— Begin Text section —

What is this life we ended up with, how did we get here? Who dragged us into the van, blindfolded us, then drove all night only to kick us out the back door without stopping? Holy hell, that hurt when the ground rushed up to meet us and the gravel of years dug into the skin, like the sandpaper of God.
Once when I was a boy I went to the beach, on the Atlantic Ocean, for a day of fun and frolic. Then, as now, I liked the ocean but was always a bit unsettled by it. Powerful waves, opaque water = low-grade anxiety. Then, as now, anxiety didn't stop me from entering the surf. Perhaps the unknown was the frisson that provided the vitality I felt.
But I digress.
Once when I was a boy, I went to the beach as I mentioned earlier. I dove into the waves and was having a great time. Then I made the mistake of turning my back on the ocean. One moment, I was in water up to mid-thigh, the next it was gone. Puzzled, I wondered where all the water went, then turned my head to look back. Bearing down on me was the biggest wave I had ever personally witnessed. It slammed into me, painfully, right in the back. I was knocked down, face first into the sea bottom, whereupon the force of the wave pushed me along causing my bottom jaw to act like a dredge. My mouth quickly filled up with sand and bits of shells and seaweed.

— End Text section —
— Begin Data extract —

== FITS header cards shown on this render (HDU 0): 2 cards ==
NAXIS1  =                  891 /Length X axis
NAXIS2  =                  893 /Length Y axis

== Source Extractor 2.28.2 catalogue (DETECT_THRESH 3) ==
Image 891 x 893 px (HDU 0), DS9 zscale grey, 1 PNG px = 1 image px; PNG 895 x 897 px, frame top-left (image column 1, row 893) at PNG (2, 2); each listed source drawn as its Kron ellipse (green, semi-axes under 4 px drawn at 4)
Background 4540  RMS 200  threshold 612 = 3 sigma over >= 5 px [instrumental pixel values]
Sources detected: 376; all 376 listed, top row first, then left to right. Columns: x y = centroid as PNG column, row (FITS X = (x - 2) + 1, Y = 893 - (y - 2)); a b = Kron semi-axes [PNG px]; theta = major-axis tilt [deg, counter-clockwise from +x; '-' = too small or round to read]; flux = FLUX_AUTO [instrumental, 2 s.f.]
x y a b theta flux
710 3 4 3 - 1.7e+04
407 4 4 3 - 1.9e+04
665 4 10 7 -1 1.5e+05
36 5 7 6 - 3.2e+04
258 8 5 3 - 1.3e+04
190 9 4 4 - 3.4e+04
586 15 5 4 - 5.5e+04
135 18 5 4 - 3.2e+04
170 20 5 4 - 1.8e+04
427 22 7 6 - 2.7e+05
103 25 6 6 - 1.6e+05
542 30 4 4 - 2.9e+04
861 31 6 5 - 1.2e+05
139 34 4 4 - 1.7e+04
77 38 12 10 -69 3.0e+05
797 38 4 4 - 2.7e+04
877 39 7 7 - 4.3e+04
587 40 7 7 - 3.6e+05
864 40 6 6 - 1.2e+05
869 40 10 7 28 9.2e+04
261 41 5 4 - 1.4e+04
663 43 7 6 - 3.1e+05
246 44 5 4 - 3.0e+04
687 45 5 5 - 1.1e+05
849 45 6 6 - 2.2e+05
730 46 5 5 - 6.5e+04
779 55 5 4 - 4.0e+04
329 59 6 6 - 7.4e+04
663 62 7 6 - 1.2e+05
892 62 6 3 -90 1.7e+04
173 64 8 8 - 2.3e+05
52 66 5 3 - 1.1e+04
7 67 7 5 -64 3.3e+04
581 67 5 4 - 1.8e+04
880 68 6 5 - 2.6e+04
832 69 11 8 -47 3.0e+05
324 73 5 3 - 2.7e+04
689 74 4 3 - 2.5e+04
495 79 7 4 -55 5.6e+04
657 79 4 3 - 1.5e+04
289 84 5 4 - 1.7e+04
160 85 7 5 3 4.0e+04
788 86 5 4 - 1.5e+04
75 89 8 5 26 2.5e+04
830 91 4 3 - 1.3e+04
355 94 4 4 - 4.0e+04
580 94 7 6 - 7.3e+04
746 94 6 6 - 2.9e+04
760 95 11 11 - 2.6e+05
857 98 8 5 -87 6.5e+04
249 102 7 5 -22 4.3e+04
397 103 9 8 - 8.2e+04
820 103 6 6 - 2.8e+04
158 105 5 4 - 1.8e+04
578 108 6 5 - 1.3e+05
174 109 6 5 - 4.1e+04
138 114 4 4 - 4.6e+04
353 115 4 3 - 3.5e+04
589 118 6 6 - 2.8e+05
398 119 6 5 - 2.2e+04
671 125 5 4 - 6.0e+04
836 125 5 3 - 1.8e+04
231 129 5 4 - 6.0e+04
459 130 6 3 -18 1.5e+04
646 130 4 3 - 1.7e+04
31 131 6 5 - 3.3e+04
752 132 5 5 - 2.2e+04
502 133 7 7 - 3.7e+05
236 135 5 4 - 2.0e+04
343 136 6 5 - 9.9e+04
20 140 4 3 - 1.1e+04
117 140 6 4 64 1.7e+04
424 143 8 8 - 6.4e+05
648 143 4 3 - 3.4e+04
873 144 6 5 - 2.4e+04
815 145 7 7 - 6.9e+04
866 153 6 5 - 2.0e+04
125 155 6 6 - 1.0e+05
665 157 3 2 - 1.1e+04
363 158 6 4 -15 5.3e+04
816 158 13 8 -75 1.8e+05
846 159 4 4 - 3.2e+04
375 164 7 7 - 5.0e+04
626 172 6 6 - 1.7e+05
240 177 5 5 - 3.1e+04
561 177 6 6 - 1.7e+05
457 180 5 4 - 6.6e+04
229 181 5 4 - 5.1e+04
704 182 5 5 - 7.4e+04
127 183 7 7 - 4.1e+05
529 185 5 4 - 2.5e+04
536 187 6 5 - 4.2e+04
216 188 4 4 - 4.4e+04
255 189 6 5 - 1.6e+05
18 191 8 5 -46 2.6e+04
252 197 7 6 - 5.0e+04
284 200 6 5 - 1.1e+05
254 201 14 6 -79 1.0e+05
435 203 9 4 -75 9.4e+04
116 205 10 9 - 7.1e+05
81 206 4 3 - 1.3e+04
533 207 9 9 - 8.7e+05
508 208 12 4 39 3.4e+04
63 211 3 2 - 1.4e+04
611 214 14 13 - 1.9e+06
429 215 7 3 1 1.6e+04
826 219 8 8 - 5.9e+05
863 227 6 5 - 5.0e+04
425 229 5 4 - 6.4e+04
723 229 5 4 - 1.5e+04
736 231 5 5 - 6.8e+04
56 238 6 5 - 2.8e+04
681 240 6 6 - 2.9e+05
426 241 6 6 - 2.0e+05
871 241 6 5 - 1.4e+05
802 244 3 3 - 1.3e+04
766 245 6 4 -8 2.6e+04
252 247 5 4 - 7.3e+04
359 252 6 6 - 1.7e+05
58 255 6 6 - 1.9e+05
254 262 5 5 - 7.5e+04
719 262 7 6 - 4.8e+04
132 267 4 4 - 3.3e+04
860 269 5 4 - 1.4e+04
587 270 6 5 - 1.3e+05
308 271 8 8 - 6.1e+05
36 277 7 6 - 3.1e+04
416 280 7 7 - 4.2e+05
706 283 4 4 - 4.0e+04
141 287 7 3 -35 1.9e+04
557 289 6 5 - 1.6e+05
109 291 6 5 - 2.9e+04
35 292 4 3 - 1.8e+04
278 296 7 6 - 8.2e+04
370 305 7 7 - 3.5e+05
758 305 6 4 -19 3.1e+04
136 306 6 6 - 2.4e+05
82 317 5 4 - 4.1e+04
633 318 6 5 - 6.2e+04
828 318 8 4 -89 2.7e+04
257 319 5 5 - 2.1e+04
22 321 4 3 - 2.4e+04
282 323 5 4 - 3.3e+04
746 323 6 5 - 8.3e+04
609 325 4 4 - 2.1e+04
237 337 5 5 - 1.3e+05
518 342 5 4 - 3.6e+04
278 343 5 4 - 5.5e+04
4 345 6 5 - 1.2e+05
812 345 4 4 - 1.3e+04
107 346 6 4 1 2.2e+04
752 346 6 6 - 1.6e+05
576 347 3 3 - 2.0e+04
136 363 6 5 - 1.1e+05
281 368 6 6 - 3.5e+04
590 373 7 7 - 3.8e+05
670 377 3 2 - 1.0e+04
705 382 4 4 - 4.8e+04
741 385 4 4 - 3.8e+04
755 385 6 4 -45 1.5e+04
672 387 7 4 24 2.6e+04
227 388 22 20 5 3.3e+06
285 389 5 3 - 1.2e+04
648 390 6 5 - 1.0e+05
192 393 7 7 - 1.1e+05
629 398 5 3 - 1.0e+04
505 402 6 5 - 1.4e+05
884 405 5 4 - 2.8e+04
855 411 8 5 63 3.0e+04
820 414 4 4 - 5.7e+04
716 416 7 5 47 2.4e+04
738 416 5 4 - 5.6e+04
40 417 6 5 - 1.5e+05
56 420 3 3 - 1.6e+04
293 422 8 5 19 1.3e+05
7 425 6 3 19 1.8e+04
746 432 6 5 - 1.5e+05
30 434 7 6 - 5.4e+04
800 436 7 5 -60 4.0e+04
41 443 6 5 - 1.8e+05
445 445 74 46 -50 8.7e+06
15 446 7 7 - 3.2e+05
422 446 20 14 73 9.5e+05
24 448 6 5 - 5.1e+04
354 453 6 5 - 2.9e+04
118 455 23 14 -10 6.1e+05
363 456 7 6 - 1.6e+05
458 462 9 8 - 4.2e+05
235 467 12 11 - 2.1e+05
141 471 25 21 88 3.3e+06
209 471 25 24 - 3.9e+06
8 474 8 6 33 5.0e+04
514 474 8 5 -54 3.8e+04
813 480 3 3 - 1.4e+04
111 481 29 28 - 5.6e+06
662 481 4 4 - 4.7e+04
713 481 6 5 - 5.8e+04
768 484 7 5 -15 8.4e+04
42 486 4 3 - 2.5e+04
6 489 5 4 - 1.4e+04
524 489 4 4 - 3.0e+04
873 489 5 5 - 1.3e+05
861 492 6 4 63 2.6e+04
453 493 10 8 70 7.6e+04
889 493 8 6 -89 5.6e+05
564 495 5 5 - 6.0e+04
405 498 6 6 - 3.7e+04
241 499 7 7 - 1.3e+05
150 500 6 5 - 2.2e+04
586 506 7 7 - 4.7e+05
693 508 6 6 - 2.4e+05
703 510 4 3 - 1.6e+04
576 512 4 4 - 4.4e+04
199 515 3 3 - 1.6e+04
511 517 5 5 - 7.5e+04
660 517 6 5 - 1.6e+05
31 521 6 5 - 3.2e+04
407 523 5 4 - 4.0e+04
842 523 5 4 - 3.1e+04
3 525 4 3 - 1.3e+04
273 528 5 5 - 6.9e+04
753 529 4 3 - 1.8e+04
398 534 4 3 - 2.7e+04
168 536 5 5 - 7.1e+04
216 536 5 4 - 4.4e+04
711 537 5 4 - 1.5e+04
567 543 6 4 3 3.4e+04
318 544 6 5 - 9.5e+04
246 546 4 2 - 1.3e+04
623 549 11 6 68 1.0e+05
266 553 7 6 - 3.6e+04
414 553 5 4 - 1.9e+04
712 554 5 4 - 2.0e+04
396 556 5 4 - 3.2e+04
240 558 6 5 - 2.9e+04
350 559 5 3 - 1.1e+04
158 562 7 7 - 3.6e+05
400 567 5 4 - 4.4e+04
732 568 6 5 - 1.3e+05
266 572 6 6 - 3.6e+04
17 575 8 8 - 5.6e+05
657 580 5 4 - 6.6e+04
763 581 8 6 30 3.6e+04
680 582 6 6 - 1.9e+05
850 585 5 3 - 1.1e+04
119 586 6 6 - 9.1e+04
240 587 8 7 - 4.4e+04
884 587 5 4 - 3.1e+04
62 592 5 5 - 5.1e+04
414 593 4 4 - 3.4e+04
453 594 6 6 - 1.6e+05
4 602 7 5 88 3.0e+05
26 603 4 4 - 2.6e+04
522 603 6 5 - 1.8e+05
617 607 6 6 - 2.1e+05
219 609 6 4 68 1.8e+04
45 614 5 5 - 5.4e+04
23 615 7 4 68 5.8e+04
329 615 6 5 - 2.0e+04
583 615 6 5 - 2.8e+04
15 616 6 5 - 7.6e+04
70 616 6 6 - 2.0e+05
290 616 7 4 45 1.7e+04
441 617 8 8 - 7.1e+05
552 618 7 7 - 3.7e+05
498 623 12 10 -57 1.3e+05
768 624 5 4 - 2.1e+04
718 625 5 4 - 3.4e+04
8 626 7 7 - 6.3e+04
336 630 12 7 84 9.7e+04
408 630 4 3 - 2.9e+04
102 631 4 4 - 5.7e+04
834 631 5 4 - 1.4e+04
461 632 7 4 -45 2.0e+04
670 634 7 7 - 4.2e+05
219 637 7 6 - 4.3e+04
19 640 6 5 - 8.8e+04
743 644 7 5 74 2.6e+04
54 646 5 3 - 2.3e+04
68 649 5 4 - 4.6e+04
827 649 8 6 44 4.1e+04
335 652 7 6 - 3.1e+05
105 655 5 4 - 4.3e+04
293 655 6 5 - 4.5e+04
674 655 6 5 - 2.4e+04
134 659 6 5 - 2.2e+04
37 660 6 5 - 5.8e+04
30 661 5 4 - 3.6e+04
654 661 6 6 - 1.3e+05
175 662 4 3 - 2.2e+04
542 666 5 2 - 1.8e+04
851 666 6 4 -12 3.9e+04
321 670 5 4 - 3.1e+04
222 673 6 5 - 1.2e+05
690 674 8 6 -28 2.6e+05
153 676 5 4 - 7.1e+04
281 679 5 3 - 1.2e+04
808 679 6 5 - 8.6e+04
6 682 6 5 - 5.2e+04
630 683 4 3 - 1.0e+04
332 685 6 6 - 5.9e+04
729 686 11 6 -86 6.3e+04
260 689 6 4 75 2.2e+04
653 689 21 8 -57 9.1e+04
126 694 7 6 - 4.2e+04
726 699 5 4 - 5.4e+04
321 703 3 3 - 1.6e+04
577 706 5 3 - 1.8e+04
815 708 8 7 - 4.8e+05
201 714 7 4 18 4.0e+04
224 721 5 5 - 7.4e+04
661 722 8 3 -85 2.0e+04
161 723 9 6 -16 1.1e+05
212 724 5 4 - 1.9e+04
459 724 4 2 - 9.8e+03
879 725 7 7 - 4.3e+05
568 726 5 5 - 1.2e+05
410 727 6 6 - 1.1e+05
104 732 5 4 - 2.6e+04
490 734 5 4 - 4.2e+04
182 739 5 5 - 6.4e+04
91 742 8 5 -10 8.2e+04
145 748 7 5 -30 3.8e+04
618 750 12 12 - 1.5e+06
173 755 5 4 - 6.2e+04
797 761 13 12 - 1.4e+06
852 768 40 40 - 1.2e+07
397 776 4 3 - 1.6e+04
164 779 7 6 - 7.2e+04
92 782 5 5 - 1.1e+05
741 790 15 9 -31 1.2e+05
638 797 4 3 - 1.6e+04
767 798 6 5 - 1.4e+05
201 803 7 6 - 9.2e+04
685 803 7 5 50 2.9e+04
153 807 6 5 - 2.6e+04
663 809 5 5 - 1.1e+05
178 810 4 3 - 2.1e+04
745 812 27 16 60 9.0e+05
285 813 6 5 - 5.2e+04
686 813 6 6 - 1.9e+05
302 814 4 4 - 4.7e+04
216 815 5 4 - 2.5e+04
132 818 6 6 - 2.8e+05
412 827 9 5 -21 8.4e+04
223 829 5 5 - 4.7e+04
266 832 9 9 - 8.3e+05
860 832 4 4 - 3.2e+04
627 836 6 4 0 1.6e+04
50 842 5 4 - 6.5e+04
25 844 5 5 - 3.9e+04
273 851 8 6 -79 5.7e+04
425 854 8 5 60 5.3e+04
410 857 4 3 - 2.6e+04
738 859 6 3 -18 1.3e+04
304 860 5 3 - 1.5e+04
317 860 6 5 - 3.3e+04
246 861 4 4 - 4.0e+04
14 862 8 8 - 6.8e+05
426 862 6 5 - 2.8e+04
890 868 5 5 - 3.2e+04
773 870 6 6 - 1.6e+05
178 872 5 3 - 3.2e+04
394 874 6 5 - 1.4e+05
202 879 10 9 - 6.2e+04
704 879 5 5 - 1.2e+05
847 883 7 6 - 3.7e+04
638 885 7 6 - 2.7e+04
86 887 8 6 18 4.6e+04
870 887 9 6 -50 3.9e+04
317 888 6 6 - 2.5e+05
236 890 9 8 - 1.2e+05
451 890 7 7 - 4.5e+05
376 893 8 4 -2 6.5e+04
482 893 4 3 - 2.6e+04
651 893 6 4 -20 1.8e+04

— End Data extract —

**Tasks for this exercise**
A: Extract the part of the essay that begins at the words "What is this" and ends after "sandpaper of God.".
B: Rewrite the entries from their first line through the line containing "893 /Length Y axis", replacing "Length" with "Extent" and changing nothing else. Give only those lines.
The essay and the entries have no connection to each other.

**Answers to the exercise**
A:
What is this life we ended up with, how did we get here? Who dragged us into the van, blindfolded us, then drove all night only to kick us out the back door without stopping? Holy hell, that hurt when the ground rushed up to meet us and the gravel of years dug into the skin, like the sandpaper of God.

B:
== FITS header cards shown on this render (HDU 0): 2 cards ==
NAXIS1  =                  891 /Extent X axis
NAXIS2  =                  893 /Extent Y axis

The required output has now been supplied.